Mardi matin — onze heures
L’employée de l’agence Avis locale était une fille blonde, dans les trente ans, et qui ressemblait à Bette Davis dans Marked Women de Lloyd Bacon (1937). Son beau visage lisse ne paraissait guère plus chaleureux ni moins expressif que celui de l’actrice. Elle portait un mince blazer bordeaux et un chemisier blanc avec un petit col de dentelle. Elle portait également un badge triangulaire, avec son nom gravé dessus. Elle s’appelait A. Martin.
La jeune femme en manteau de vison cherchait une sept ou huit chevaux pour plusieurs jours, pas moins de quatre en tous les cas. Elle se nommait Florence Michaud, elle était née le 12 mars 1944 à Casablanca (Maroc). Elle était titulaire du permis de conduire n° 44724 délivré le 12 juillet 1964 par la préfecture du Doubs. Elle exerçait la profession d’attachée de presse.
A. Martin savait tout cela parce qu’elle avait le document et une carte de visite professionnelle sous les yeux.
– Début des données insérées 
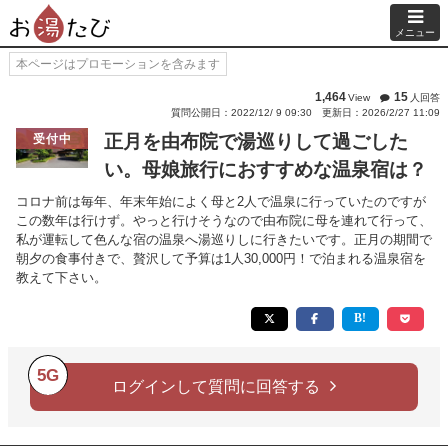
メニュー
本ページはプロモーションを含みます
1,464
15
View
人回答
質問公開日：2022/12/ 9 09:30
更新日：2026/2/27 11:09
正月を由布院で湯巡りして過ごした
受付中
い。母娘旅行におすすめな温泉宿は？
コロナ前は毎年、年末年始によく母と2人で温泉に行っていたのですが
この数年は行けず。やっと行けそうなので由布院に母を連れて行って、
私が運転して色んな宿の温泉へ湯巡りしに行きたいです。正月の期間で
朝夕の食事付きで、贅沢して予算は1人30,000円！で泊まれる温泉宿を
教えて下さい。
5G
ログインして質問に回答する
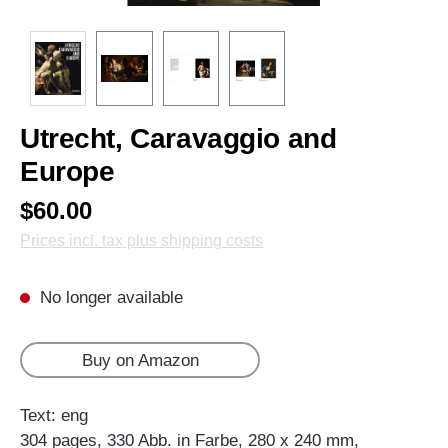
Utrecht, Caravaggio and
Europe
$60.00
Prices incl. tax plus shipping costs
No longer available
Buy on Amazon
Text: eng
304 pages, 330 Abb. in Farbe, 280 x 240 mm,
La jeune femme avait en outre étalé le montant de la caution sur le comptoir, comme une donne de poker. En billets neufs, récemment crachés par le distributeur du coin. A. Martin lui rendit son porte-carte et soupira. Ses doigts frôlèrent ceux de Florence Michaud. Elles se sourient.
— A., c’est quoi ? demanda la jeune femme en rangeant ses affaires dans une grosse sacoche en cuir. Aline ou Anaïs ? Andromède ? Adélaïde…
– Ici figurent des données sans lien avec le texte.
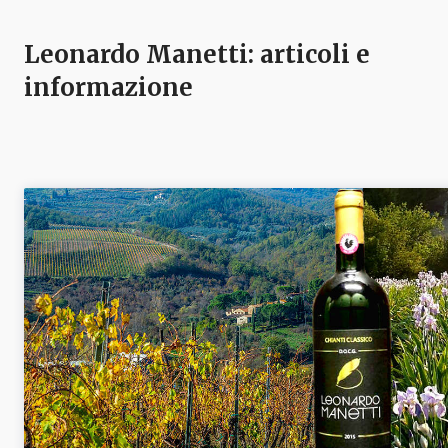
Leonardo Manetti
: articoli e
informazione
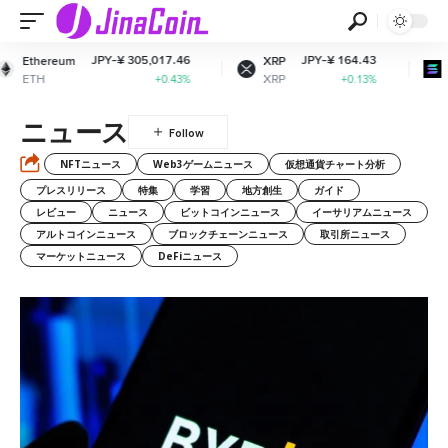
JPY-¥ 305,017.46
JPY-¥ 164.43
JP
m
XRP
Solana
XRP
SOL
+0.43%
+0.13%
ニュース
NFTニュース
Web3ゲームニュース
仮想通貨チャート分析
プレスリリース
特集
学習
地方創生
ガイド
レビュー
ニュース
ビットコインニュース
イーサリアムニュース
アルトコインニュース
ブロックチェーンニュース
取引所ニュース
マーケットニュース
DeFiニュース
— Annie, sourit l’employée. C’est banal, n’est-ce pas ? Un nom banal, un prénom banal… (Elle hésita et rougit violemment.) Je vous prie de m’excuser.
— C’est rien, mon petit, dit la jeune femme.
— Elle est un peu plus loin dans la rue. Une Renault 14 bleu marine. Voici les clés et la pochette, à l’intérieure de laquelle vous trouverez la carte grise et un constat amiable d’assurance. Le plein est fait.
— Merci, dit Florence Michaud.
Elle agita doucement les clés, comme si elle cherchait l’inspiration et gagna la porte en verre. Annie Martin la suivit des yeux, une grimace contrainte sur les lèvres et le buste immobile. Une grande et belle femme qui se mouvait avec l’aisance tranquille qu’est censée procurer le fric.
— Bonne route, dit Annie Martin d’une voix détimbrée, sans qu’il fût possible de dire si elle s’adressait à quelqu’un en particulier.
Mardi matin — onze heures
Ils avaient retapé une perquise en forme chez Chevallier, mais il n’y avait rien de plus. Sauf Perrier, qui était descendu passer les numéros du pistolet automatique au Commissariat central, ils avaient tapé une perquise chez Carminati, en sa présence constante, après lui avoir fait connaître qu’il se trouvait en position de garde à vue depuis le moment de son interpellation, soit neuf heures quinze.
Ils avaient procédé à l’une des plus belles perquisitions qu’on pût rêver et qui ne manquerait pas de donner lieu à la rédaction d’un procès-verbal particulièrement exsangue, le P.V. modèle école de police, type procédure bloc O.P.J., relatant une opération qui se déroule dans une seule pièce sans placard, meublée d’une seule table sans tiroir, d’une chaise de bois et d’une armoire vide, ainsi que d’un sommier de métal mince dépourvu de literie.
Invariablement.
Le corrigé-type, catégorie petit malin. Ou mauvais esprit.
Il s’agissait pourtant d’un appartement de type F4, comportant une cuisine (vide), une salle de bains et des W.C. (sales et vides, sans même un rouleau de papier cul), une salle à manger-salon (vide, excepté des flocons de poussière grise, antédiluvienne, et une bouteille de Coca-Cola vide, d’une propreté plus que douteuse), une chambre vide à droite…
La dernière chambre, le living-room stricto sensu, comportait une débauche de mobilier : une espèce de paillasse avec des sacs de couchage dépliés et des couvertures de l’armée, une lampe torche sur un carton d’Évian vide, deus shiloms et une boîte en fer remplie de tout un assortiment de mégots, de la Boyard à la Craven A. On n’avait pas encore commencé à les dépiauter et les shiloms sentaient vaguement la naphtaline.
Pas un disque, pas une revue, pas une lettre.
Ils avaient remué tout ce qu’ils avaient pu, tripoté les deux ou trois fringues disséminées sur le grabat et aux quatre coins de la pièce. Ça ne leur avait rien appris de plus, excepté que Carminati se trouvait dans une merde noire et qu’il devait plus ou moins couchailler avec Momo, à moins que l’autre dormît par terre, ce qui n’était pas tout à fait impossible à imaginer.